Enhanced Climate Action
TerraGreen|February 2021
Neha Pahuja and Mekhala Sastry analyse the possibilities in India vis-á-vis enhanced climate action. They conclude that while India is committed to NDC till 2030, a sectoral approach is necessary to reduce emissions and broaden the ambit of climate action in the country. However, it is important to note that success of this strategy requires coordinated effort not just in sectors but across scales as well.

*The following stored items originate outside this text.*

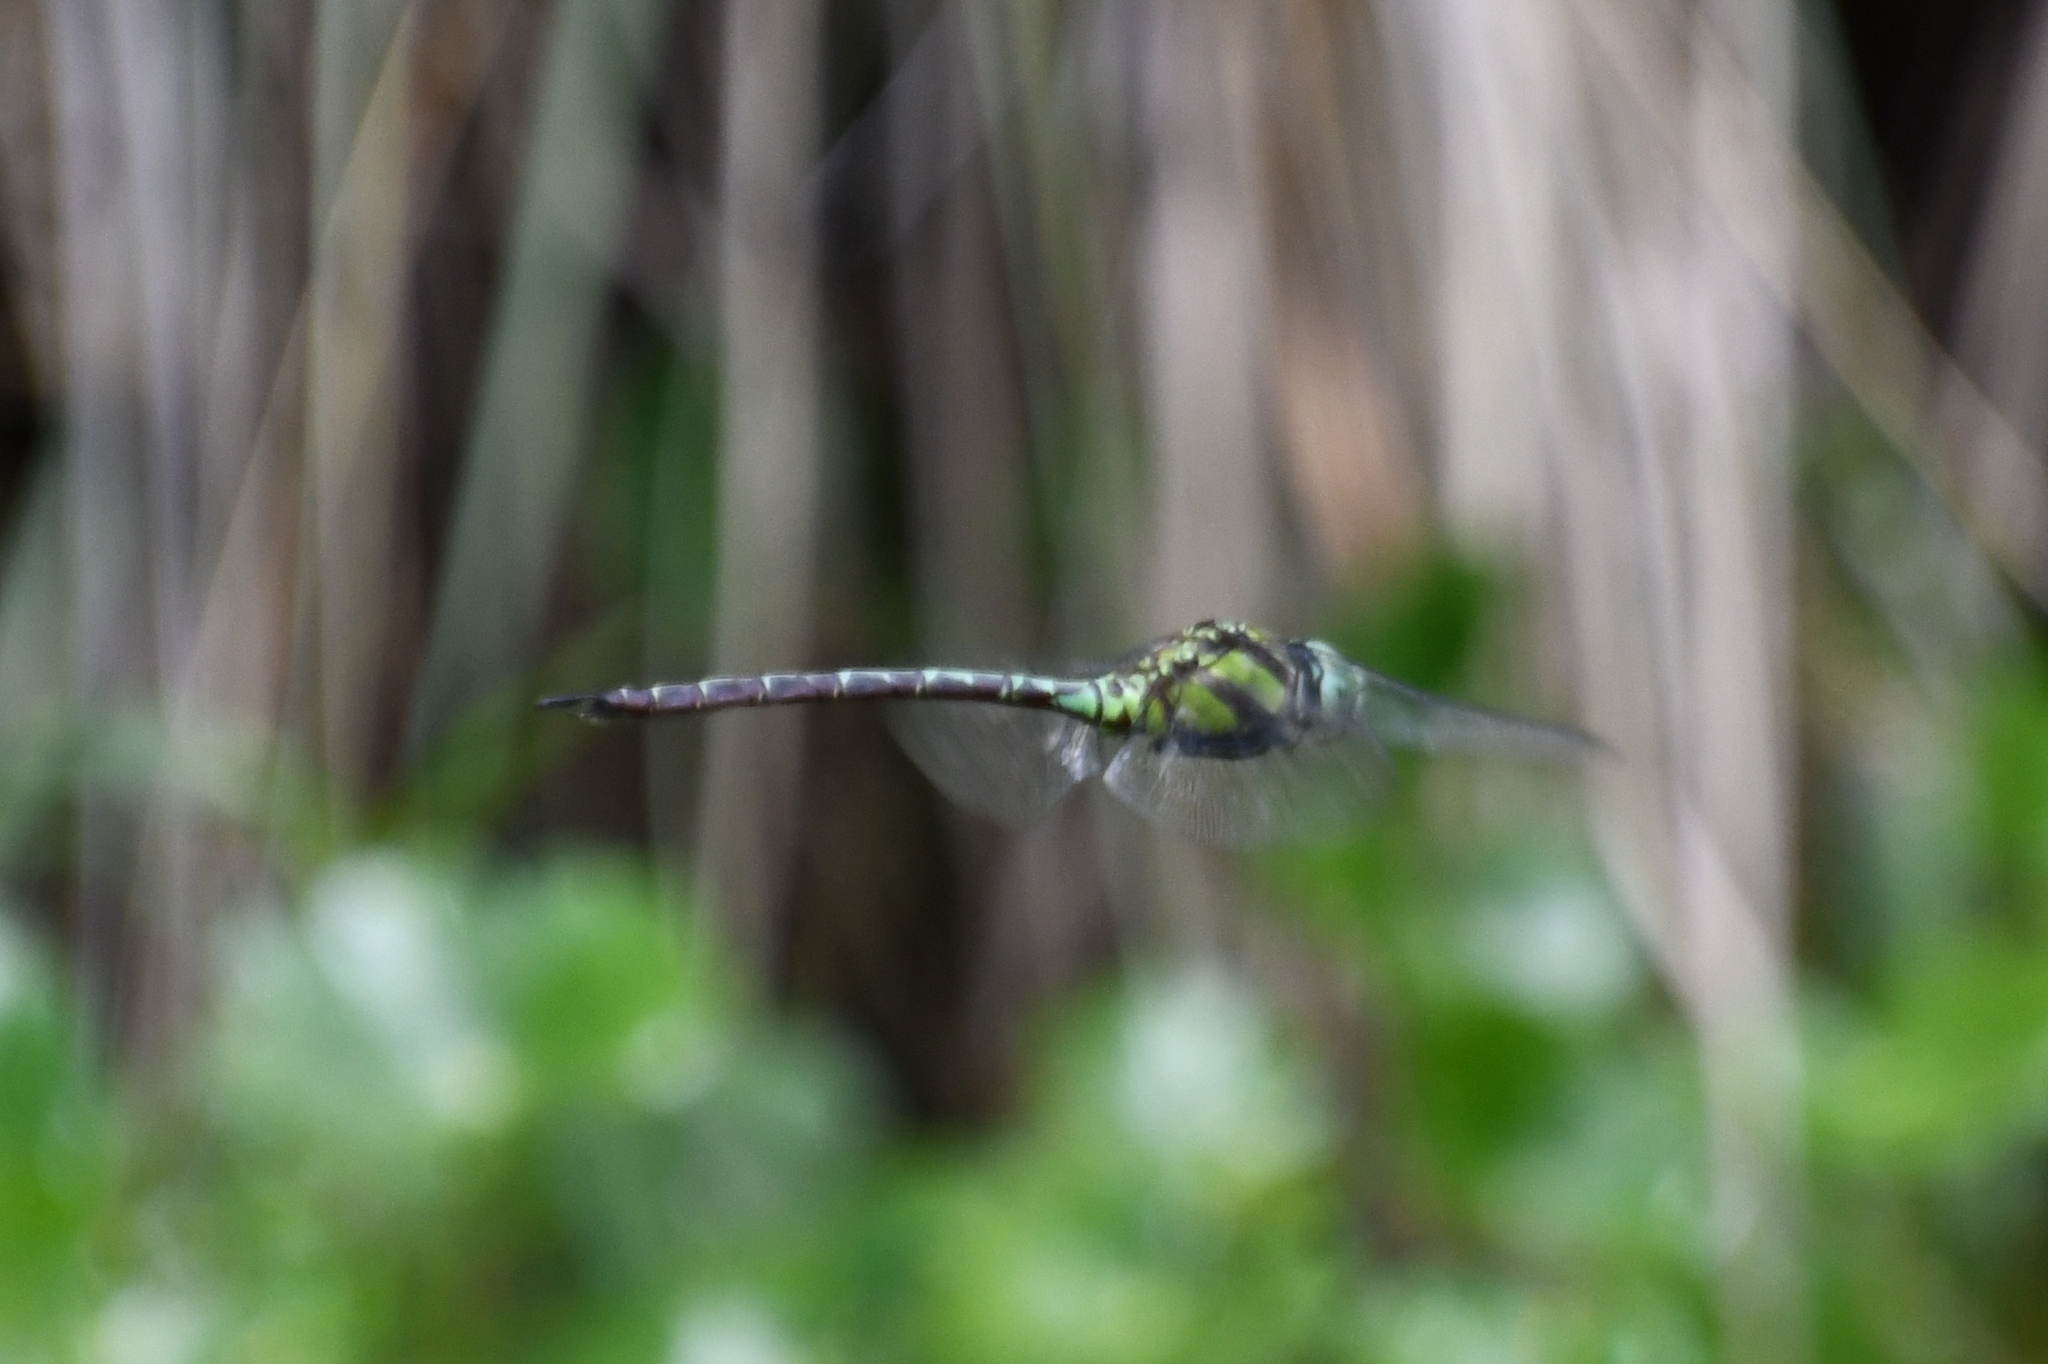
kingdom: Animalia
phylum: Arthropoda
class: Insecta
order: Odonata
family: Aeshnidae
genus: Remartinia
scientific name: Remartinia luteipennis
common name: Malachite darner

Neha Pahuja and Mekhala Sastry 

India’s climate action is embedded in its developmental policy and local environmental benefits. The development pathway of India is marked by the dependence on climate-sensitive sectors—agriculture, water, health, infrastructure, natural ecosystems, and forestry and energy. This makes the socio-economic system of the country highly vulnerable to climate change and its impacts. India ranks 14 on the Climate Risk Index 2020 released by Germanwatch. Each year, weather-related extreme events lead to the loss of life in the thousands and economic losses in the billions. These risks have, especially in recent times, accumulated and intensified further straining the limited resources that are available for management and recovery. Scientific evidence further suggests that this trend of compounded risks shall also continue, and as a consequence, this will have a cascading effect across all sectors. In light of a significant developmental deficit in the country—addressing the challenges of increasing frequency of disasters, inadequate infrastructure, and climate change impacts necessitate building resilience in the long run.

As a Party to the Paris Agreement, India is well on track to meet (and exceed) two out of three of its quantified Nationally Determined Contribution (NDC) targets by 2030, namely: (i) reducing the emissions intensity of GDP by 33–35 per cent from 2005 levels; (ii) 40 per cent non-fossil fuel electric installed capacity in 2030. Its progress in respect of the third target involving 2.5–3GtCO 2 e additional carbon sinks is mixed. India is the only G20 country whose Paris pledges for 2030 are compliant with a 2°C pathway. India has also been at the forefront of renewable energy growth and electricity sector decarbonization. The country has also shown its willingness to lead on climate action internationally with initiatives, such as the International Solar Alliance (ISA) and Coalition for Disaster Resilient Infrastructure (CDRI).